After running this system in production for several months, here is the checklist we now enforce on every cluster. Each item has a reason. Skip none of them.

1. Deploy OPA Gatekeeper with wildcard verb constraints at admission time. The K8sNoWildcardVerbs and K8sRestrictClusterAdmin constraint templates from the open-policy-agent/gatekeeper-library block the binding at kubectl apply time, before it ever reaches etcd. This is your first line of defense. The in-cluster controller is your second. You want both.

2. Run rbac-police eval in every CI pipeline that renders Helm charts. Use --severity HIGH --fail-on-findings. Do not let it run in warn-only mode — warn-only modes get ignored within two weeks of deployment. If it finds something, the pipeline fails. Period.

3. Add a 90-day review annotation to every ClusterRoleBinding at creation time. The annotation key is audit.kuryzhev.cloud/reviewed-at. The controller flags any binding where this annotation is missing or older than 90 days. This forces a human to periodically confirm that a binding is still needed. Most "temporary" bindings survive indefinitely because no one ever looks at them again.

4. Never watch only RoleBindings and ignore ClusterRoleBindings. This is the single most common mistake I see in home-grown audit scripts. The most dangerous over-permissioned bindings are almost always cluster-scoped. If your audit does not cover ClusterRoleBindings, it covers maybe 40% of the actual risk surface.

5. Protect the RBACViolation CRD itself with RBAC. If developers can delete RBACViolation objects, they can silently clear audit findings without fixing the underlying binding. The CRD should be read-only for all non-auditor service accounts. We found one developer had done exactly this in a dev cluster to make the noise go away before a demo. The binding stayed. The violation disappeared. That is worse than having no audit at all.

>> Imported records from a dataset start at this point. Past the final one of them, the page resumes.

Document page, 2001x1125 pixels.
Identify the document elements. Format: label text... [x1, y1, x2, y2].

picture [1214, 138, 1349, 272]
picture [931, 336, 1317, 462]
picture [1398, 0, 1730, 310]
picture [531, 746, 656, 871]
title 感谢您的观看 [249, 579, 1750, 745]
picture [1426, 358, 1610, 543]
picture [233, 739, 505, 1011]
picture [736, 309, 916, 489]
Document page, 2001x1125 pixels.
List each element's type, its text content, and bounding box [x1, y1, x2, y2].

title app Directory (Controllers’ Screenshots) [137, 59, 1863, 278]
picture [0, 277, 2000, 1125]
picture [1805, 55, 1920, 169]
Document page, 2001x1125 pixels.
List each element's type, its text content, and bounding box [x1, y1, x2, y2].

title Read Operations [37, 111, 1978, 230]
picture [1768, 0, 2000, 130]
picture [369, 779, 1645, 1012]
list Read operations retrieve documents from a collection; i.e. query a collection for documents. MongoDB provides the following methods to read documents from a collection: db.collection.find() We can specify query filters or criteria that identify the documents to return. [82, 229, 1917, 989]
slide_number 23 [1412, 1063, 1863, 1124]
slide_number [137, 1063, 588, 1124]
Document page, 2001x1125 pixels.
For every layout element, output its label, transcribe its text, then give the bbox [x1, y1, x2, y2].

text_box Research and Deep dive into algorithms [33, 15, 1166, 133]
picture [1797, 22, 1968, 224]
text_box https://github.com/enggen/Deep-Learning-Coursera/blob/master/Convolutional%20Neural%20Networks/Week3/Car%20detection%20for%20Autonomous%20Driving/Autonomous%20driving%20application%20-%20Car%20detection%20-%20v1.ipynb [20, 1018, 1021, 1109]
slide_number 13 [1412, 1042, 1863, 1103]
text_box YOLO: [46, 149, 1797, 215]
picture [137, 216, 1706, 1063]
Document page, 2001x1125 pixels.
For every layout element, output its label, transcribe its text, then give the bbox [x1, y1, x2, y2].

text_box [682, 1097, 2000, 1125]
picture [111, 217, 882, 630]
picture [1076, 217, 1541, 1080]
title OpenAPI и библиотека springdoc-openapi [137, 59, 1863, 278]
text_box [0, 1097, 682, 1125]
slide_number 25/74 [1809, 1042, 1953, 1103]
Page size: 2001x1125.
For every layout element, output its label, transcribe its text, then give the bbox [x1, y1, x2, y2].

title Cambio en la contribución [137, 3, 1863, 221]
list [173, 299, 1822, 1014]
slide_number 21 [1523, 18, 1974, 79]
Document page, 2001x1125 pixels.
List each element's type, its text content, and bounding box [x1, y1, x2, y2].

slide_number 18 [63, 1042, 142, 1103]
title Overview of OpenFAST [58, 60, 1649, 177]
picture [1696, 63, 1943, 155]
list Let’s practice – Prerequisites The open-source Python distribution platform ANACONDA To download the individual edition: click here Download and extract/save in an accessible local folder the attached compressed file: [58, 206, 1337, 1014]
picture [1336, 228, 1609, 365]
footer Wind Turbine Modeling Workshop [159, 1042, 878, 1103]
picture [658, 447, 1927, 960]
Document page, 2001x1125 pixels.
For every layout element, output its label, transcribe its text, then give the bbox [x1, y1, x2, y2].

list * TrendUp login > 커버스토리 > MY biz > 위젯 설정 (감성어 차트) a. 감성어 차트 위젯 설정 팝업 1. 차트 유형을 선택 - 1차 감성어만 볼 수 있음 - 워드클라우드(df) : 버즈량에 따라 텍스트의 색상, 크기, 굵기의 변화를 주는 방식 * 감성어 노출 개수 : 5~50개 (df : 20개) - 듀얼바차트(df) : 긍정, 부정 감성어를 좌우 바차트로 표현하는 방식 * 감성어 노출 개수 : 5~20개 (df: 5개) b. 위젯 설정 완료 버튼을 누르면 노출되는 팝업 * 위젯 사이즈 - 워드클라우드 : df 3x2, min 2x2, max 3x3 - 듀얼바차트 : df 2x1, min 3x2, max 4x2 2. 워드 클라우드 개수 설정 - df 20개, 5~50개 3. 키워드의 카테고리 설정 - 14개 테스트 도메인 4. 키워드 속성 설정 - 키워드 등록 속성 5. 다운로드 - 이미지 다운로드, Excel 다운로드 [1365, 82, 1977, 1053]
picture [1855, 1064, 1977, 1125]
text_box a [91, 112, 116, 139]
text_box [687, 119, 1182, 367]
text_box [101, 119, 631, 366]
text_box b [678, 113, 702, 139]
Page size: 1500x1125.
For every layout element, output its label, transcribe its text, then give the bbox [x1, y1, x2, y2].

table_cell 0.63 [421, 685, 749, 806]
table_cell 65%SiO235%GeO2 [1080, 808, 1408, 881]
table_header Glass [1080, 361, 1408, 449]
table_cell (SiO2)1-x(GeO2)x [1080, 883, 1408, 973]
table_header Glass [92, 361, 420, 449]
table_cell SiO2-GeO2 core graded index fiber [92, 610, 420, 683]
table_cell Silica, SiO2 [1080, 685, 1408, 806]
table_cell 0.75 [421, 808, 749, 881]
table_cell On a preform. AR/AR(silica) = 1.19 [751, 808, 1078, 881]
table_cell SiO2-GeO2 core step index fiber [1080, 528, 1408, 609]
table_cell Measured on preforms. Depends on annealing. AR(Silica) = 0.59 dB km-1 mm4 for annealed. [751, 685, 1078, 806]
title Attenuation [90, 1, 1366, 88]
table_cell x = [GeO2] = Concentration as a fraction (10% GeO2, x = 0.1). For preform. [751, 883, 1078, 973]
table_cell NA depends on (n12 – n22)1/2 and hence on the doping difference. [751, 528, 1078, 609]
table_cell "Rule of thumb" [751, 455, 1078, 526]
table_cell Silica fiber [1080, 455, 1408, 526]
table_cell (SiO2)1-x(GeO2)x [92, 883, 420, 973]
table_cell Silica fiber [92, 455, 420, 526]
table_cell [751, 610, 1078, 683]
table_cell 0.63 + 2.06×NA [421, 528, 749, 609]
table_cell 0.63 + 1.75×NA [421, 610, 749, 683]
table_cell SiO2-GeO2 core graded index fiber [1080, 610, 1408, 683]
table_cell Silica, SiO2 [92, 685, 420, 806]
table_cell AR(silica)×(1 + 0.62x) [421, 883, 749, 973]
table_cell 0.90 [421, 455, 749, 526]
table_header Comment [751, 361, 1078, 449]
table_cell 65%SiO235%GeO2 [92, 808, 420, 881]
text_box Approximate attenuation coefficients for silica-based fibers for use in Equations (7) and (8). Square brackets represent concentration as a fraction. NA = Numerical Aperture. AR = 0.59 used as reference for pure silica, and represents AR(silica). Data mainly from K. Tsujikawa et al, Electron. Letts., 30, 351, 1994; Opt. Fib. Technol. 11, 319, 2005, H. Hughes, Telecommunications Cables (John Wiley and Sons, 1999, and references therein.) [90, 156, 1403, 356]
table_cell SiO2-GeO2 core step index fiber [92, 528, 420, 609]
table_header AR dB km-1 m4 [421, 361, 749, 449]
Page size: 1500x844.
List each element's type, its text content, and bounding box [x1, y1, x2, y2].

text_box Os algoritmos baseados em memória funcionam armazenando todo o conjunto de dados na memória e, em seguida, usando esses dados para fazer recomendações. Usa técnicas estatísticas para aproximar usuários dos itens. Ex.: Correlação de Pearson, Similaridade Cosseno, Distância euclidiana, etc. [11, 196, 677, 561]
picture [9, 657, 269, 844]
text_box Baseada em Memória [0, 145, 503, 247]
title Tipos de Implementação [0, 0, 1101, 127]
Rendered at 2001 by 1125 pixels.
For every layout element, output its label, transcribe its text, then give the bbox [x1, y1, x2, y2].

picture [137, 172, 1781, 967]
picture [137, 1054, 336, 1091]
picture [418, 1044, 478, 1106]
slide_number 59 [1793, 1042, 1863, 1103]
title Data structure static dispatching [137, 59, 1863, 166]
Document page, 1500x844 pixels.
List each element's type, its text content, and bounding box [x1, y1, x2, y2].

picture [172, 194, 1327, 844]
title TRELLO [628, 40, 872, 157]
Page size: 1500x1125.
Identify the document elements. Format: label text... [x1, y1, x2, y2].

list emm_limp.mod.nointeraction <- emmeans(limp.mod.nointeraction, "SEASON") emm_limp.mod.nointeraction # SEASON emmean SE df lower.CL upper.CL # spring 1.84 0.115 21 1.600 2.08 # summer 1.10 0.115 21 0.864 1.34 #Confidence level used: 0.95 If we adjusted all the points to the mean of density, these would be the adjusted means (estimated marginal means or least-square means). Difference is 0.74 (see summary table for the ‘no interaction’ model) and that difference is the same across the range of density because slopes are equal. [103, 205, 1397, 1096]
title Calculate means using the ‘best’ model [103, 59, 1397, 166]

6. Set automountServiceAccountToken: false on all pods except the auditor itself. Most workloads do not need API server access. Defaulting to no token mount reduces the blast radius of any container escape significantly.

7. Alert on rbac_last_audit_timestamp staleness, not just on violations. If the auditor itself goes down — OOM kill, eviction, image pull failure — you want to know immediately. A silent auditor is worse than no auditor because it creates false confidence. We alert if the timestamp is more than 10 minutes old.

Kubernetes RBAC compliance automation is not a one-time project. It is a continuous process. The controller we built did not eliminate human judgment — it made human judgment possible again by reducing the signal-to-noise ratio to something manageable. We went from "we audit RBAC quarterly if we remember" to "we know about every violation within five minutes." That 11-day window closed to under one audit cycle. That is the outcome that matters.